Hi,We have a code that has been deployed in live which will create a report district wise.We have that code worked properly on Dev server.When we have moved the same to live its not working as required. For example, there are districts D1,Districts D2,D3,D4 etc. While generating report they display in sequential order, when generated in dev.But the same code on production server,the order of the generated report is not generated in sorting order.D4 comes first,D2 comes next,D1, and D3 so on…The sorting is missing .No able to understand the exact problem why its happening like that.Any suggestions is appreciated.

Subject: Sorting problem

Show us the code. Where is the sorting applied? In a view? Is that view then used to generate the report? If so how?

It sounds like you may be creating the report from a view that is not sorted, it just displays the documents in the order they were created.

In your development database you probably created D1, D2, D3 and D4 in that order, while they were created in a different order in production.

How do you move the code from development to production? Did you develop it in a template, applied it to the database in the development and tested it until it was correct, then replace the design of the production database with the same template?

Subject: RE: Sorting problem

“It’s actually unsorted” is the most likely answer. Document collections (other than those produced by a search and ordered by relevance) are described in the documentation as being “unsorted”, but they’re usually ordered by NoteID because that’s the order in which they appear in the database. When you’re working with mock data, it’s easy to create a situation that is HIGHLY unlikely to occur with real data.

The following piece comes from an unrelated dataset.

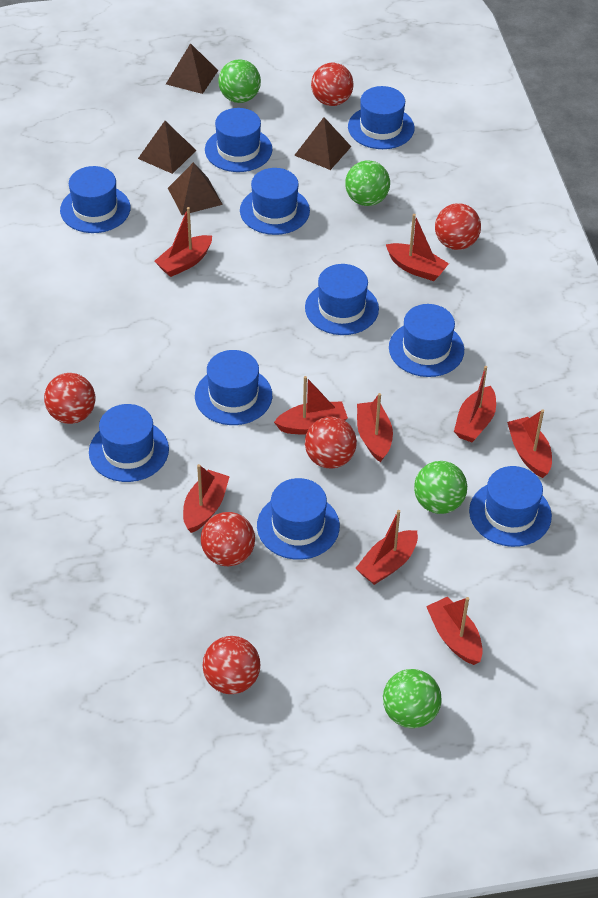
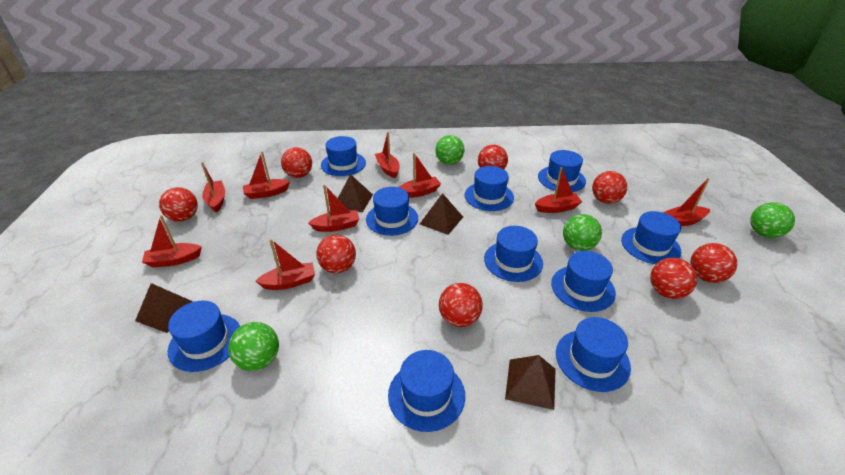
red ball: [44,373,95,424] [201,512,255,566] [203,636,260,694] [305,417,357,468] [311,63,354,106] [435,203,481,250] = 6 -> [159,187,198,222] [281,147,312,178] [316,234,356,273] [439,283,483,327] [478,145,508,169] [592,171,627,204] [650,258,697,299] [690,243,737,283] = 8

The easy way out is to create a view or folder that sorts the way you want. That will let you sort on various data types without worrying about conversions or data lengths. If the document count will fit into an integer without overflow, you can also create a proxy (or “companion”) array containing (usually) string representations of the data you want to sort on, and make sure that when you sort on the proxy array, the same swaps happen in the document array - but then you need to worry about left-padding the data, choosing a length for each data chunk that won’t either truncate the data or waste memory and slow down the sort, etc. All in all, a folder (or view) is a whole lot easier.

Subject: Could be the code

But as none of us can see your code we can’t say for sure.

It could also be related to the date format on the server, depends on what the code is sorting exactly.

From the information you have provided it could be the code it could be the configuration. You’re going to have to post more information.